Q3. How do you see the Kanban method evolve over the next couple of years?

David: We are seeing a lot of innovation in upstream Kanban for product management and discovery of ideas. I expect to see more development in Portfolio Kanban. And our main focus is improving enterprise scale adoption at the scale of 10s of thousands of people using Enterprise Services Planning, particularly dynamic reservation systems, risk assessment and profiling, demand shaping and triage capabilities.

Q4. Can Kanban be adopted across teams and organisation level?

David: There are Kanban implementations exceeding 5000 people and by end of 2017 we expect to have implementations exceeding 50,000 people. We’ve seen individual Kanban boards with up to 75 people and networks of Kanban systems across entire product or business units from 150 to 600+ people.

Q5. How should performance appraisal systems change when teams use Kanban?

David: Performance appraisal should be based on observable outcomes such as customer satisfaction and fitness for purpose of any given service in which an individual is working. Individual metrics should be based on how an individual can contribute directly to overall system improvement, so measuring local cycle time for activities, coupled to defect or rework rates, together with system liquidity metrics such as “immediacy” (how long items wait before being worked on at any given step in a workflow), would be ways of measuring whether individuals are making useful system contributions. Liquidity should improve with staff training and hence investment in training should reflect in improved immediacy as well as shorter local cycle times and higher quality.

Q6. What’s a good litmus test for teams to confirm that they are using Kanban right?

David: We have the Kanban Litmus test; Since you adopted Kanban;

  1. Have managers changed their behaviour?
  2. Has the customer interface changed?
  3. Has the customer contract changed?
  4. Has the service delivery business model changed?

If people have truly embraced Kanban then all 4 of these things should have changed: managers should be focused on work and workflow, not individuals, task assignment and utilization; customers should be attending replenishment meetings and making commitments to work items to fill free Kanban slots; the customer promise should be managed with an SLA which aggregates risk and their shouldn’t be individual commitments with specific promises on individual requests; and classes of service based on urgency, cost of delay and other business risks should enable work to be treated differently by class rather than homogeneously.

Q7. How do you think Lean Kanban India conference is contributing to the Kanban world of change?

David: Lean Kanban India is attracting top international speakers and has a world class program. It is serving a role of raising awareness within the Indian market and providing Indians with access to new techniques and concepts that they would not be able to get anywhere else. Agile conferences do not cover Kanban or if they do it is shallow superficial coverage that fails to communicate the breadth and depth and the great economic value to be obtained from fully embracing the Kanban Method and Enterprise Services Planning.

Q8. How is your experience working with INNOVATION ROOTS as organisers of Lean Kanban India conference?

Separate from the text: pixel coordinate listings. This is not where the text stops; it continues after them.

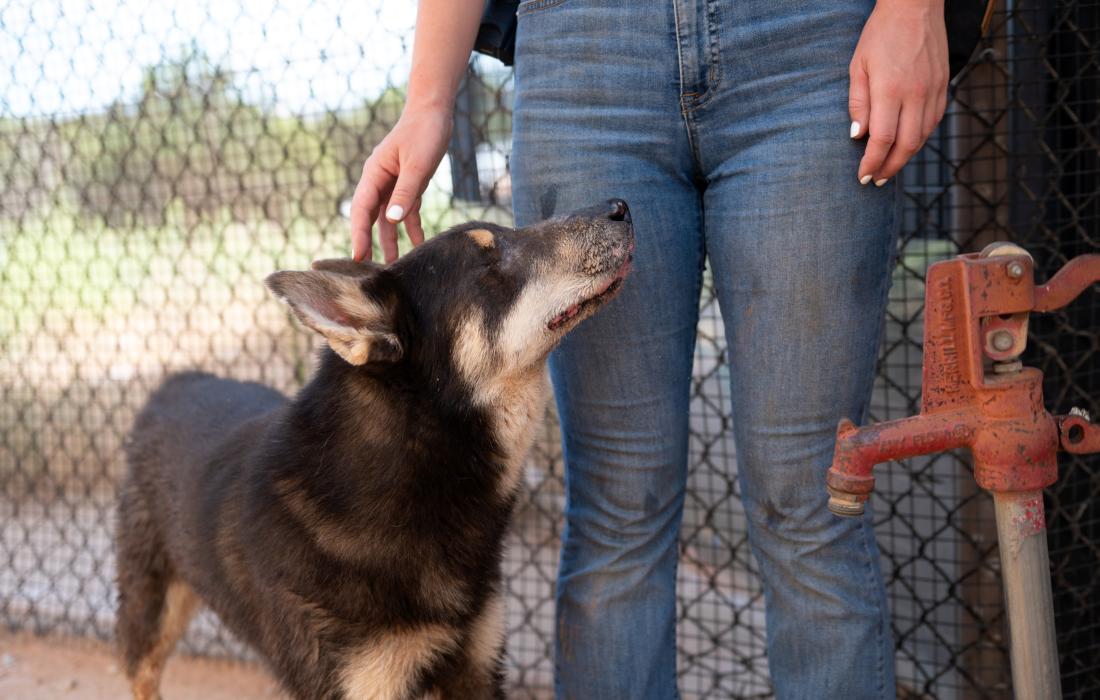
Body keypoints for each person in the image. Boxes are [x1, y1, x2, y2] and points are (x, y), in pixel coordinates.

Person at [349, 1, 949, 697]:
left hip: (807, 46)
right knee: (617, 513)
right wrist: (426, 98)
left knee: (814, 503)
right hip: (586, 55)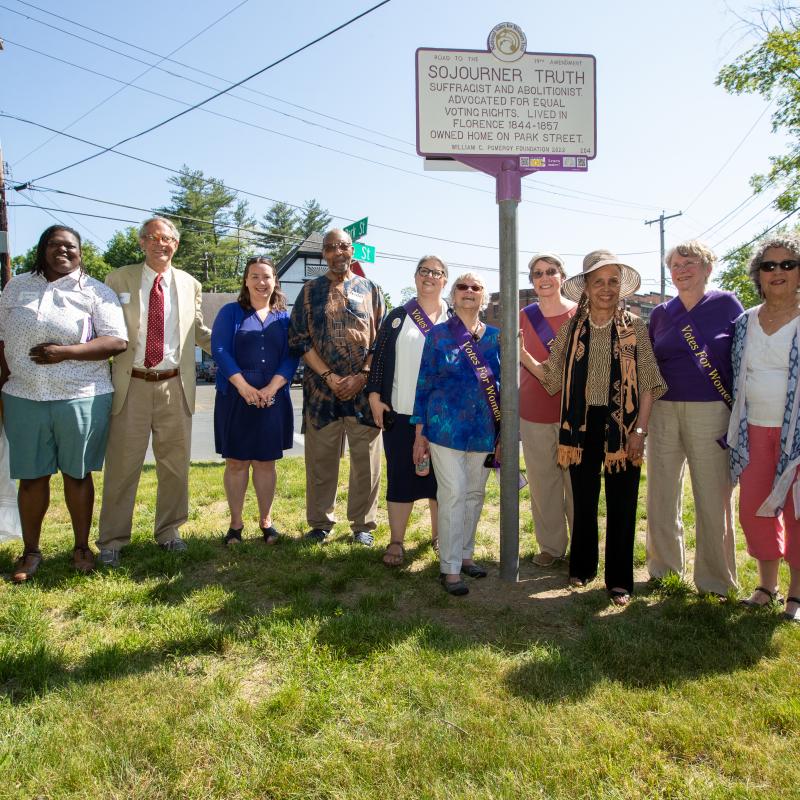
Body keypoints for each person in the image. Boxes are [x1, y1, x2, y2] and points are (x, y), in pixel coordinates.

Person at [520, 250, 665, 606]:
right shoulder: (573, 328)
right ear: (585, 287)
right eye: (598, 281)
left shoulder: (634, 326)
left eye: (612, 281)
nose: (606, 288)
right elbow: (552, 378)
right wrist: (521, 355)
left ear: (621, 287)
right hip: (580, 426)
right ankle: (582, 568)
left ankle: (619, 581)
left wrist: (640, 432)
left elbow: (649, 383)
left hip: (624, 427)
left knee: (622, 504)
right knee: (583, 501)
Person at [0, 225, 127, 581]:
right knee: (32, 477)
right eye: (54, 245)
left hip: (81, 394)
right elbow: (1, 339)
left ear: (80, 252)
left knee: (77, 473)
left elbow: (116, 342)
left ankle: (81, 547)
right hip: (24, 394)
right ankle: (30, 552)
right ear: (42, 249)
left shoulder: (95, 292)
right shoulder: (16, 287)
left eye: (70, 246)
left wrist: (64, 353)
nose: (63, 251)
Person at [96, 216, 211, 567]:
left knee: (175, 467)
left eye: (169, 239)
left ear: (176, 245)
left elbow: (198, 331)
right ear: (142, 242)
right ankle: (112, 541)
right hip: (131, 383)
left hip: (175, 385)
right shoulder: (117, 279)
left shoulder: (190, 283)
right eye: (154, 238)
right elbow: (101, 327)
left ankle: (169, 532)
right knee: (122, 466)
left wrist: (237, 347)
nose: (162, 244)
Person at [646, 241, 743, 597]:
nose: (681, 269)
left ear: (707, 268)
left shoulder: (727, 305)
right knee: (661, 493)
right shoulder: (661, 313)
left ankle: (715, 580)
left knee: (713, 496)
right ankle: (663, 568)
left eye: (689, 263)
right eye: (675, 264)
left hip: (712, 411)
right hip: (664, 410)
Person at [288, 228, 386, 546]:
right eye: (331, 247)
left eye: (343, 245)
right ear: (323, 254)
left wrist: (363, 375)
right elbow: (299, 339)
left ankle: (363, 526)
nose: (337, 252)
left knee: (366, 463)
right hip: (320, 392)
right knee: (320, 460)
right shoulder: (308, 292)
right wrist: (330, 377)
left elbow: (381, 341)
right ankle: (319, 523)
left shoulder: (371, 289)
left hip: (363, 392)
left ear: (352, 251)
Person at [412, 273, 500, 595]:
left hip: (483, 430)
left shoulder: (495, 338)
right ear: (453, 294)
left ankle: (465, 555)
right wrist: (420, 433)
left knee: (475, 494)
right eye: (463, 287)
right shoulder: (437, 336)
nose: (469, 292)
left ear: (483, 298)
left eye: (476, 288)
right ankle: (449, 570)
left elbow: (504, 388)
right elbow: (423, 384)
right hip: (444, 430)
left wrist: (503, 433)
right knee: (454, 493)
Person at [728, 234, 800, 621]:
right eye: (769, 266)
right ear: (758, 275)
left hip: (799, 438)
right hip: (753, 430)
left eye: (788, 264)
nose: (778, 272)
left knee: (798, 512)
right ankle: (766, 586)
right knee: (755, 510)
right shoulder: (745, 321)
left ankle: (796, 595)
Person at [368, 256, 449, 566]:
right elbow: (378, 362)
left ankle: (440, 537)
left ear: (444, 280)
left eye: (436, 272)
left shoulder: (453, 319)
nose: (429, 276)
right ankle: (397, 541)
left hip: (442, 418)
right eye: (423, 271)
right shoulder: (397, 317)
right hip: (400, 413)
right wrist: (375, 397)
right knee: (401, 476)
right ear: (416, 277)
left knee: (441, 482)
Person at [211, 257, 297, 544]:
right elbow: (220, 349)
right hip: (235, 396)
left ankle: (266, 521)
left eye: (267, 277)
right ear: (246, 281)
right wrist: (243, 386)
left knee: (265, 463)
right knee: (236, 462)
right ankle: (235, 525)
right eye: (255, 276)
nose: (261, 282)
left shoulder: (285, 319)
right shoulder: (230, 312)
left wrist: (272, 387)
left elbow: (291, 356)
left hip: (273, 397)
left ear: (275, 281)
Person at [519, 252, 577, 567]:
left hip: (572, 414)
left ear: (562, 277)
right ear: (532, 281)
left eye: (551, 271)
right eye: (538, 273)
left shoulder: (580, 315)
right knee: (543, 484)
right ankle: (552, 547)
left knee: (576, 485)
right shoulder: (523, 316)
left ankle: (582, 548)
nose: (544, 278)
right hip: (534, 411)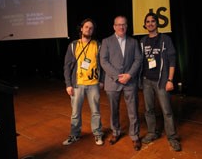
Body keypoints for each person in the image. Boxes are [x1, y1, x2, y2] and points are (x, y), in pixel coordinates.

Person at [99, 15, 143, 151]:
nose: (121, 27)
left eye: (124, 24)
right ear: (114, 26)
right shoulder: (106, 41)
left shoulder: (133, 42)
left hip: (130, 81)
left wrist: (129, 75)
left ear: (127, 26)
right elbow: (104, 61)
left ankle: (135, 136)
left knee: (133, 111)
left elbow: (138, 60)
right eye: (118, 24)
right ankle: (116, 132)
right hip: (113, 82)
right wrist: (118, 77)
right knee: (114, 110)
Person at [139, 12, 181, 151]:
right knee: (149, 110)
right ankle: (152, 133)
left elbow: (172, 60)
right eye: (148, 22)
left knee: (167, 111)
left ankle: (172, 137)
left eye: (153, 21)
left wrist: (170, 79)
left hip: (162, 81)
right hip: (146, 81)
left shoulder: (165, 39)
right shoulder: (143, 41)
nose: (150, 23)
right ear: (145, 25)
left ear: (157, 23)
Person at [63, 18, 104, 146]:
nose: (88, 29)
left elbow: (102, 65)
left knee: (96, 111)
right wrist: (68, 84)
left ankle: (97, 134)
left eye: (91, 28)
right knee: (75, 113)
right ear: (81, 29)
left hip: (93, 84)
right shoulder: (73, 45)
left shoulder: (98, 45)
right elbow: (67, 66)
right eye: (86, 27)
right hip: (77, 85)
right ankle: (74, 135)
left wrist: (101, 81)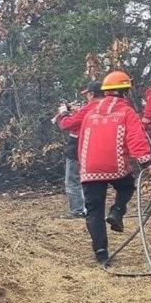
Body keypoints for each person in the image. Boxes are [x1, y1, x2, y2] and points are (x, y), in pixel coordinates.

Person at [75, 70, 151, 264]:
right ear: (125, 92)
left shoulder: (90, 112)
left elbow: (82, 141)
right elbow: (136, 138)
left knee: (94, 210)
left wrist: (84, 166)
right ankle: (117, 211)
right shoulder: (127, 112)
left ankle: (101, 253)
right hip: (115, 165)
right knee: (126, 186)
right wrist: (147, 163)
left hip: (89, 168)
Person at [55, 81, 102, 218]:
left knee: (73, 180)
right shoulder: (108, 108)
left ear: (92, 94)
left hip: (78, 148)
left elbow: (66, 124)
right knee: (94, 180)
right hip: (98, 148)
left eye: (87, 94)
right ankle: (93, 208)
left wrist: (64, 113)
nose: (86, 97)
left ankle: (77, 209)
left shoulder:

David: INNOVATION ROOTS has been a good partner for us and together with Digite has provided an event that has embraced our brand values and represented the Kanban Method admirably in the Indian market.

 

 

David J Anderson is a thought leader in managing effective teams. He leads a consulting, training and publishing and event planning business dedicated to developing, promoting and implementing sustainable evolutionary approaches for management of knowledge workers. He has 30+ years experience in the high technology industry starting with computer games in the early 1980’s. He has led software teams delivering superior productivity and quality using innovative agile methods at large companies such as Sprint and Motorola. David is the pioneer of the Kanban Method, an approach to evolutionary to improvement, and Enterprise Services Planning, a system of management for modern businesses operating in complex environments.